Yesterday my curiosity got the better of me and I climbed up in the attic to look through my "archives" for the story about the baseball board game collection that is going to be traveling to the Baseball Hall of Fame. The truth is, I could remember bits and pieces of the collection but very little about the collector and it was bothering me. Lo and behold, I found it neatly filed with all my collection stories that I had moved to the attic about three years ago.
The date of the story is September 4, 1997 and it originally appeared in the Arts & Leisure magazine section of the local newspaper which could have been one reason why I couldn't remember it. The story was the feature in the section and got a beautiful two page spread.
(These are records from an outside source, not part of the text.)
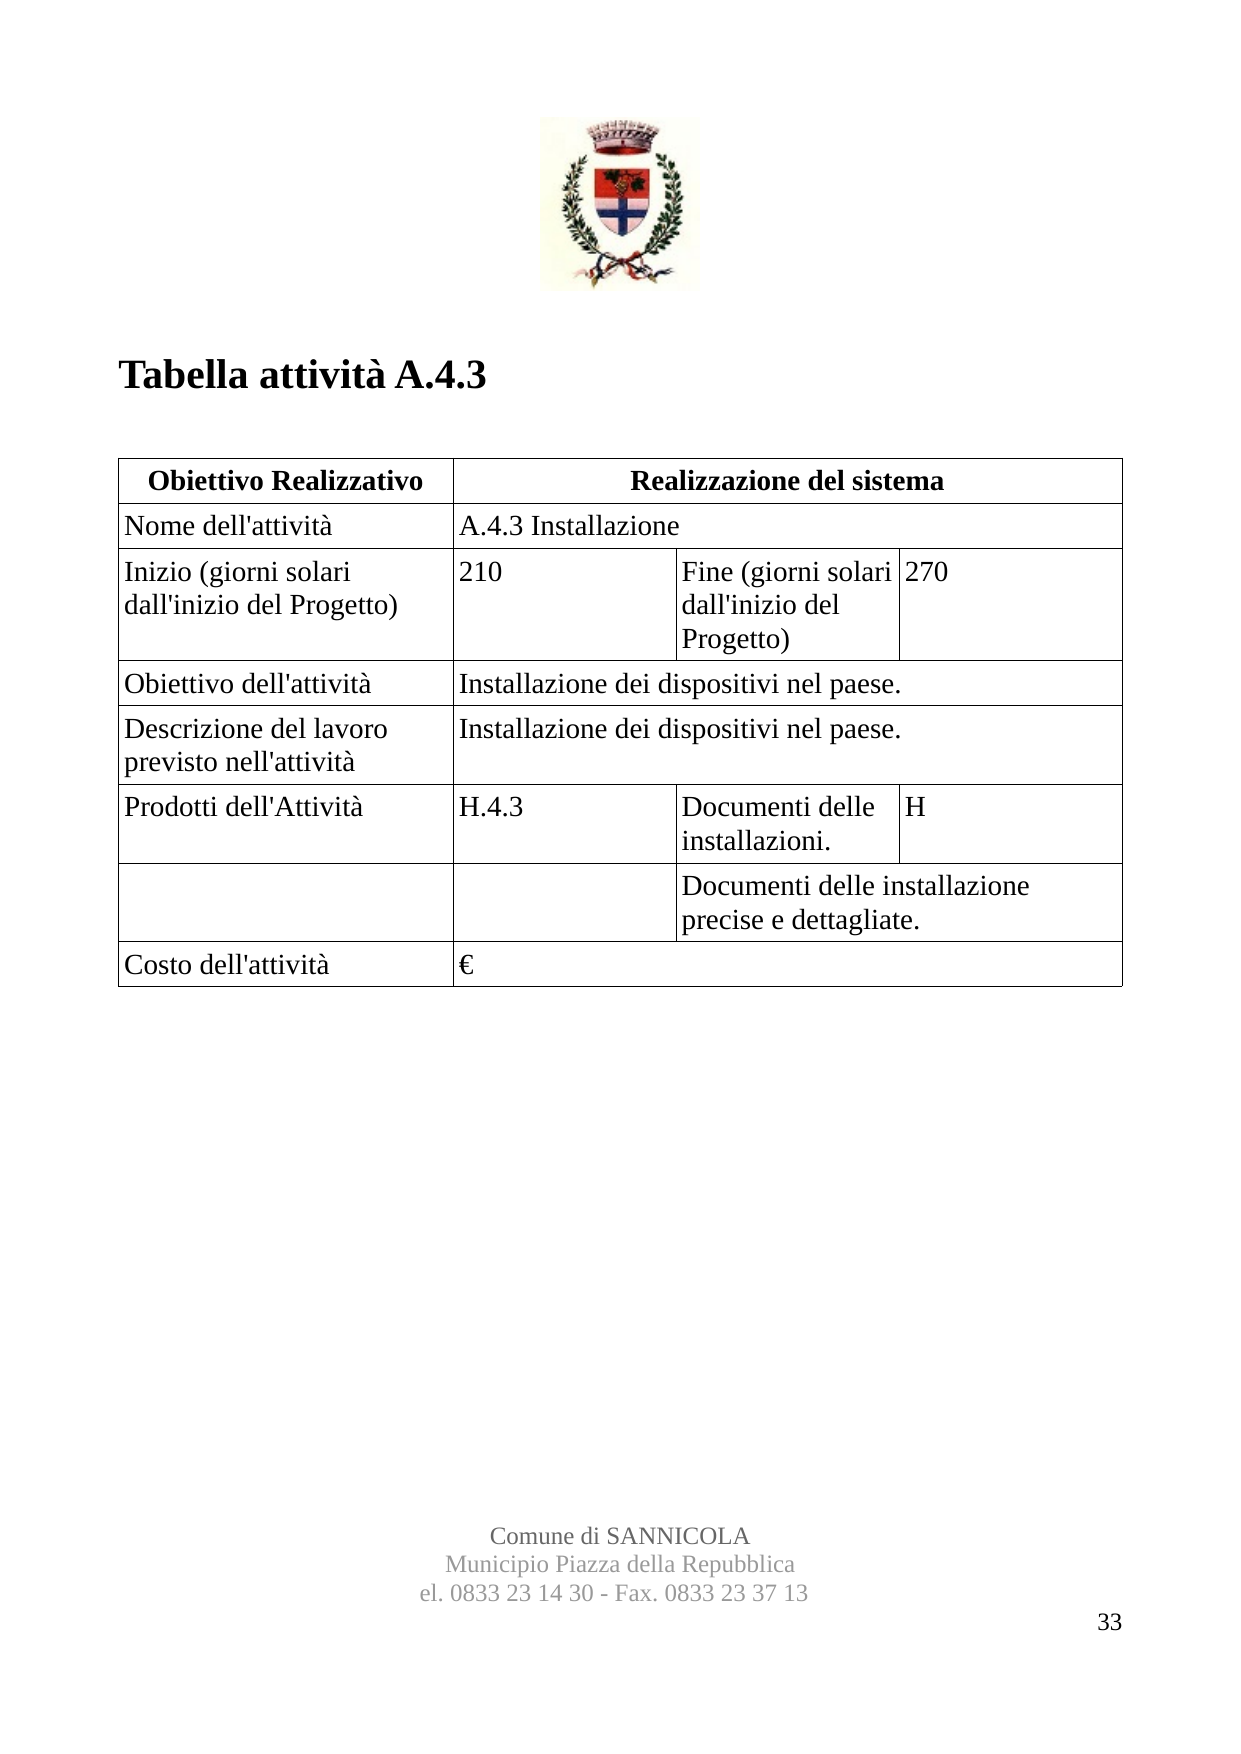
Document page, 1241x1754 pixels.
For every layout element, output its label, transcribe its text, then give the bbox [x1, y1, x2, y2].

table_cell € [454, 942, 1122, 986]
table_cell A.4.3 Installazione [454, 504, 1122, 548]
table_cell Prodotti dell'Attività [119, 785, 453, 862]
table_cell Installazione dei dispositivi nel paese. [454, 661, 1122, 705]
table_cell Installazione dei dispositivi nel paese. [454, 706, 1122, 784]
table_cell Descrizione del lavoro previsto nell'attività [119, 706, 453, 784]
table_header Obiettivo Realizzativo [119, 459, 453, 503]
table_cell Documenti delle installazione precise e dettagliate. [677, 864, 1122, 941]
table_cell Nome dell'attività [119, 504, 453, 548]
table_cell H [900, 785, 1122, 862]
table_header Realizzazione del sistema [454, 459, 1122, 503]
picture [540, 117, 700, 291]
table_cell Inizio (giorni solari dall'inizio del Progetto) [119, 549, 453, 660]
table_cell Fine (giorni solari dall'inizio del Progetto) [677, 549, 899, 660]
table_cell Obiettivo dell'attività [119, 661, 453, 705]
table_cell [454, 864, 676, 941]
table_cell Documenti delle installazioni. [677, 785, 899, 862]
table_cell H.4.3 [454, 785, 676, 862]
table_cell Costo dell'attività [119, 942, 453, 986]
text Tabella attività A.4.3 [118, 350, 1122, 398]
table_cell 270 [900, 549, 1122, 660]
table_cell 210 [454, 549, 676, 660]
table_cell [119, 864, 453, 941]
And even more astounding, among my notebooks (reporters never throw anything away!) was the collector's phone number at work, which, on a lark, I called. The voice mail was indeed the same collector who said he was in the office and would return the call. So I left a message.
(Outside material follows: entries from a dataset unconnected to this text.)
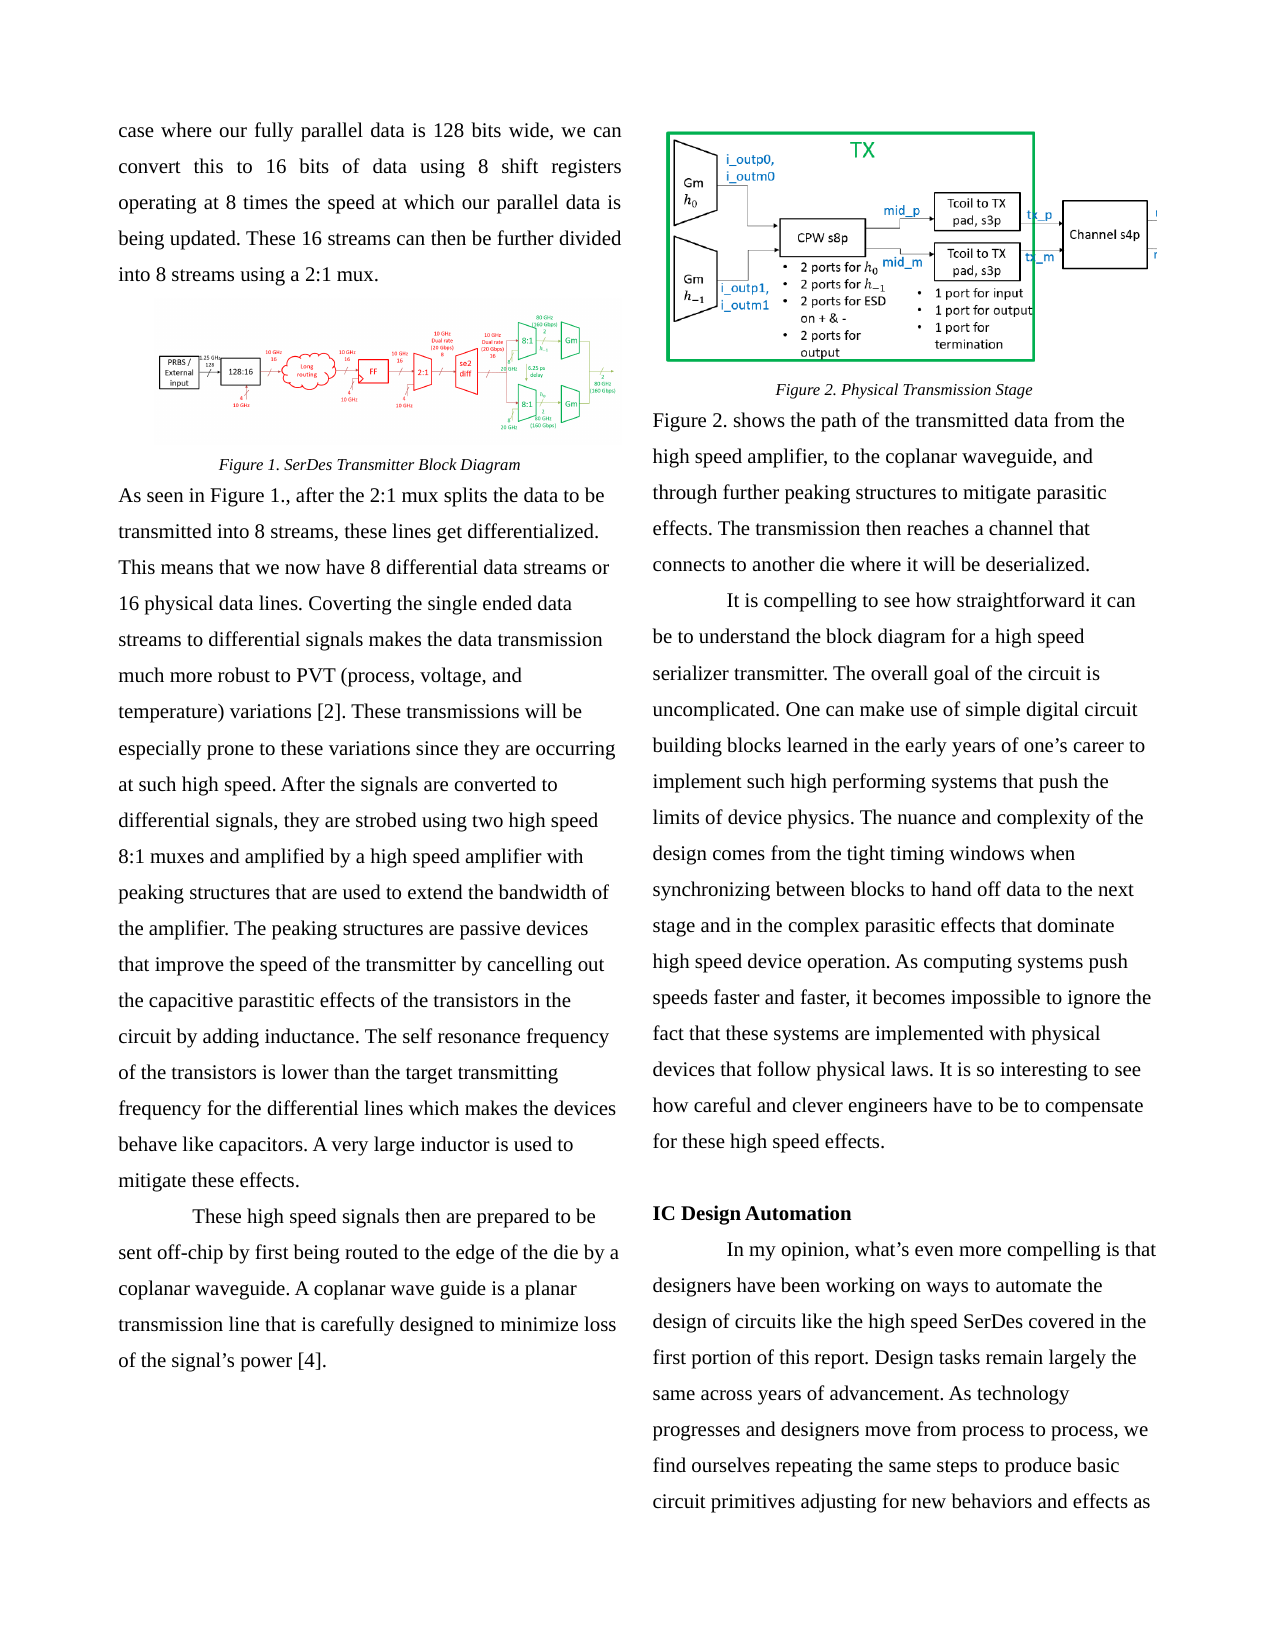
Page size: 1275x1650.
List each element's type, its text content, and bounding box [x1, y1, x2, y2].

text Figure 2. Physical Transmission Stage [652, 370, 1157, 399]
text In my opinion, what’s even more compelling is that designers have been working on ways to automate the design of circuits like the high speed SerDes covered in the first portion of this report. Design tasks remain largely the same across years of advancement. As technology progresses and designers move from process to process, we find ourselves repeating the same steps to produce basic circuit primitives adjusting for new behaviors and effects as [652, 1237, 1157, 1513]
picture [153, 298, 623, 445]
text IC Design Automation [652, 1201, 1157, 1225]
text These high speed signals then are prepared to be sent off-chip by first being routed to the edge of the die by a coplanar waveguide. A coplanar wave guide is a planar transmission line that is carefully designed to minimize loss of the signal’s power [4]. [118, 1204, 622, 1372]
text As seen in Figure 1., after the 2:1 mux splits the data to be transmitted into 8 streams, these lines get differentialized. This means that we now have 8 differential data streams or 16 physical data lines. Coverting the single ended data streams to differential signals makes the data transmission much more robust to PVT (process, voltage, and temperature) variations [2]. These transmissions will be especially prone to these variations since they are occurring at such high speed. After the signals are converted to differential signals, they are strobed using two high speed 8:1 muxes and amplified by a high speed amplifier with peaking structures that are used to extend the bandwidth of the amplifier. The peaking structures are passive devices that improve the speed of the transmitter by cancelling out the capacitive parastitic effects of the transistors in the circuit by adding inductance. The self resonance frequency of the transistors is lower than the target transmitting frequency for the differential lines which makes the devices behave like capacitors. A very large inductor is used to mitigate these effects. [118, 483, 622, 1192]
text It is compelling to see how straightforward it can be to understand the block diagram for a high speed serializer transmitter. The overall goal of the circuit is uncomplicated. One can make use of simple digital circuit building blocks learned in the early years of one’s career to implement such high performing systems that push the limits of device physics. The nuance and complexity of the design comes from the tight timing windows when synchronizing between blocks to hand off data to the next stage and in the complex parasitic effects that dominate high speed device operation. As computing systems push speeds faster and faster, it becomes impossible to ignore the fact that these systems are implemented with physical devices that follow physical laws. It is so interesting to see how careful and clever engineers have to be to compensate for these high speed effects. [652, 588, 1157, 1153]
text case where our fully parallel data is 128 bits wide, we can convert this to 16 bits of data using 8 shift registers operating at 8 times the speed at which our parallel data is being updated. These 16 streams can then be further divided into 8 streams using a 2:1 mux. [118, 118, 622, 286]
text Figure 2. shows the path of the transmitted data from the high speed amplifier, to the coplanar waveguide, and through further peaking structures to mitigate parasitic effects. The transmission then reaches a channel that connects to another die where it will be deserialized. [652, 408, 1157, 576]
text Figure 1. SerDes Transmitter Block Diagram [118, 298, 622, 474]
picture [652, 118, 1157, 370]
Long story short, the collector and I had a wonderful chat yesterday afternoon and the exhibit, which opens this Spring in Cooperstown and runs for a full year, is the culmination of thirty years of collecting. He is considered the leading authority on baseball board games and in fact wrote a book about their history in 1993. And this will be the only time in the history of the Baseball Hall of Fame that the space, in which between 70 and 75 of his pieces are going to be displayed, will be devoted to just one person. There was no doubt in my mind that the story deserved a follow up on a national level.
So I dashed off an email to Agent Number 2 to see if he could help with placement only to learn rather quickly that this type of stuff was out of his "league." (No comments needed.) In the interim, I had already queried Smithsonian magazine and later last night, the Us Air in flight magazine, thinking that both were good homes for the story. Now comes the waiting--at least 3 to 4 weeks, assuming they read their email. I will probably send the same query to Southwest's magazine as well but that seems to be a tougher sell. The writer's guidelines indicate it is "tightly scripted" with little room for freelancers. But you never know.
If all else fails, I know I can place the story locally but I think it deserves a bigger audience. The collector also told me that they are looking for an original version of the story so I am off to the local newspaper to peruse their archives later this afternoon.
A couple of lessons here. First, keep good records. Second, good stories never die; they just get better with age. And third, even a great story is a tough sell on the national level. On some level everything comes down to who you know so if anyone knows anyone anywhere who might have some connection to a national vehicle for this story, let me know.